To continue with movies, Klausmeier’s favorite about what that was like is, “without a doubt, One two three”, the great comedy by Billy Wilder, starring James Cagney. “This film has a peculiarity. They started filming it in the summer of 1961, shortly before the wall began to go up, but they had to film part of it with a replica of the Brandenburg Gate in Munich because they could no longer film in the East.”
Your partner prefers Funeral in Berlin (1966), with Michael Caine, in which the head of the Soviet spy service plans to flee to the West. While the most representative song, in Klausmeier’s opinion, is by David Bowie: Heroes, which he wrote and recorded in a studio a few meters from the wall. The song tells the story of two lovers who meet next to the wall.
What happened to the lives of families or friends separated by this border? “During the first two years any communication was impossible. Then letters and some phone calls were allowed. Later, there was an agreement so that people from the West could visit their family on the other side for Christmas. Not the other way around.” The exception in paradise communist were the retirees. “As they consumed, but could no longer produce, they were allowed to move to the West. Which says something about what that system was,” says Sälter.

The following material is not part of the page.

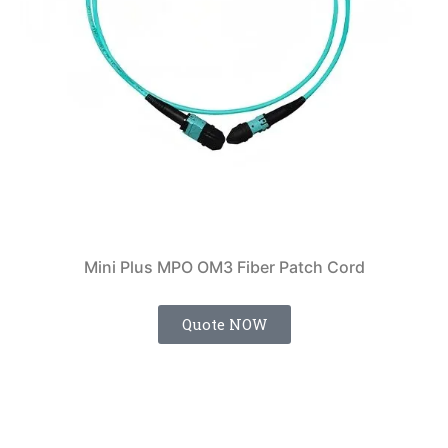
Mini Plus MPO OM3 Fiber Patch Cord
Quote NOW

on a walk through the park that houses the memorial, Sälter chooses the most prominent information points, such as a photograph of a man waiting, sitting calmly at the bus stop while behind him a group of soldiers work raising a part of the wall. A space that amazes her is the panel with the photos of the dead. You have to swallow saliva to see those of the drowned children crossing the river.
On the ground there are remains of the foundations of the houses that were attached to the border. “About 1,200 people were expelled in October 1961,” adds Sälter, pointing to a photo of two men leaning out of a window of a building next to the wall: “Their heads were in the West but their bodies were in the East.” It is the prelude to several videos in which people are seen jumping from the windows of their houses and throwing their packages to flee communism. In some cases, firefighters from the West were waiting to pick them up.
An audio explains how relatives of those who died in the area buried them in the cemetery next to the wall because it was a way to see their friends or family on the other side. On the tour through the park the terrain rises slightly, some plaques on the ground remind us that escape tunnels were built there. “They were between 80 and 100 meters long and their occupants could not stand up. There was a group of about 20 people who spent six months there, digging.”
Back to the exhibition in Madrid, what idea would Klausmeier like visitors to leave with? “That it was a time and a place where people could judge you for your personal decisions and your private life because everything was political, and that it was more complex than a story of good and evil.”